Now, if your tenants are big chains, a recession isn’t so bad. As long as the company avoid bankruptcy, you know the rent is getting paid. But, with independent tenants, there’s not really much you can do, unless you have secured personal guarantees and you’re really excited to try to take peoples’ houses away.
Banks know this and so they are very hesitant to lend against retail properties with so-called non-credit tenants. So, on top of the business model issue, there is also a financing issue, in that the leverage you want / need is both harder to get and more expensive than it is in multifamily.
Bottom line: The type of project we’d love to do, with well-chosen, independent shops, is risky and difficult to finance. So, unless the land is an absolute steal, we’re going to stick with multifamily for the time being.
Hat tip to Adrian over at Curbed for noticing a new, irritating piece of regulation from LA’s city council.
Here’s the regulation, in a nut-shell:
“The LA City Council … preliminarily pass[ed] an ordinance that will make it illegal to covertly demolish buildings more than 45 years old… The ordinance requires property owners to notify neighbors and their Council District Office, and to post notice on the property, for 30 days before they can get a demolition permit for an old building. It also introduces a $60 fee for anyone looking to tear down an old building, to cover costs.”
It’s only 30 days, right? Not a big deal, you might think. Wrong. Why?
45 years ago, LA was basically a bunch of inter-connected suburbs. A ton of residential structures were not built as densely as the zoning allowed. And much of the commercial space reflected the times in which it was built (for example, strip centers with awful parking lots abutting sidewalks and making neighborhoods feel terrible).

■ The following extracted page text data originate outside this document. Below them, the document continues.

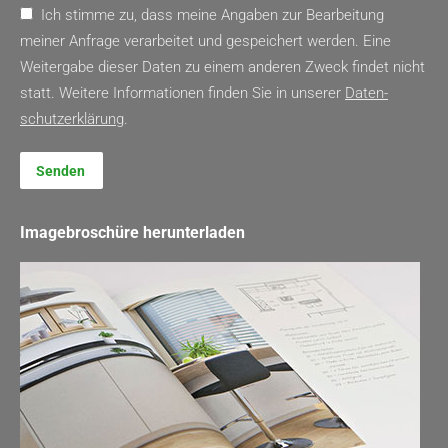
Ich stimme zu, dass meine Angaben zur Bearbeitung
meiner Anfrage verarbeitet und gespeichert werden. Eine
Weitergabe dieser Daten zu einem anderen Zweck findet nicht
statt. Weitere Informationen finden Sie in unserer
Daten­
schutz­erklärung
.
Senden
Imagebroschüre herunterladen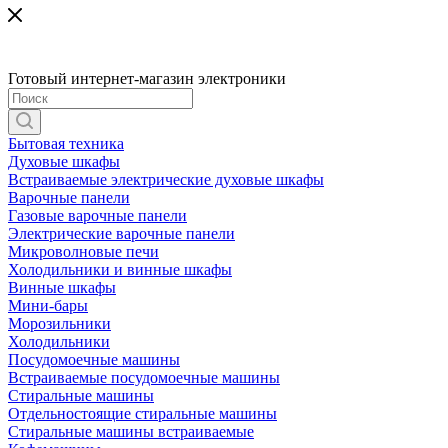
Готовый интернет-магазин электроники
Бытовая техника
Духовые шкафы
Встраиваемые электрические духовые шкафы
Варочные панели
Газовые варочные панели
Электрические варочные панели
Микроволновые печи
Холодильники и винные шкафы
Винные шкафы
Мини-бары
Морозильники
Холодильники
Посудомоечные машины
Встраиваемые посудомоечные машины
Стиральные машины
Отдельностоящие стиральные машины
Стиральные машины встраиваемые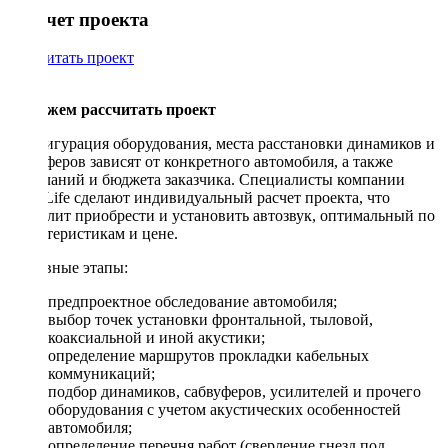
Рассчет проекта
Рассчитать проект
Поможем рассчитать проект
Конфигурация оборудования, места расстановки динамиков и
сабвуферов зависят от конкретного автомобиля, а также
пожеланий и бюджета заказчика. Специалисты компании
DriveLife сделают индивидуальный расчет проекта, что
позволит приобрести и установить автозвук, оптимальный по
характеристикам и цене.
Основные этапы:
предпроектное обследование автомобиля;
выбор точек установки фронтальной, тыловой,
коаксиальной и иной акустики;
определение маршрутов прокладки кабельных
коммуникаций;
подбор динамиков, сабвуферов, усилителей и прочего
оборудования с учетом акустических особенностей
автомобиля;
определение перечня работ (сверление гнезд под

Developers big and small are now making money by buying these obsolete buildings, ripping them down, and building better structures in their place. Am not arguing that all development is sensitive / good… there’s plenty of junk being built. But, by and large, I’d prefer to bet on the profit motive forcing developers to build densely, which is the most important thing for making our city more affordable / walkable.
So, you might ask, why does a 30 day delay matter?
The answer is that it introduces additional uncertainty into the development business. Now, instead of closing on a property, getting plans approved, and ripping the existing structure down, you’re going to need to run this 30 day gauntlet with your fingers crossed, hoping that some wacko isn’t going to start a campaign to save it.
When you add uncertainty to development projects, you force the developer to demand more profit in order to run the risk of building. The main ways to build in more profit are to buy the land for less (hurting the existing owner) or else sell / rent the resulting new structure for more (driving up housing / business costs).
Now, I’m not arguing against the idea of historical preservation. There are clearly some exceptional buildings that we’d like to keep around in our city. And, if the city is doing its job, then those buildings should be on historical preservation lists where you can’t pull any demo permits, ever.
But it’s patently absurd to make delay ALL development so that we can avoid maybe losing some marginal structures that aren’t actually important enough to be designated as landmarks. Not very smart.
(For what it’s worth, here’s my prediction: Developers will start asking sellers to post notices and then pull demo permits prior to removing contingencies on acquisitions of properties with “historical” structures. This way, it will become the seller’s problem, rather than the buyer’s.)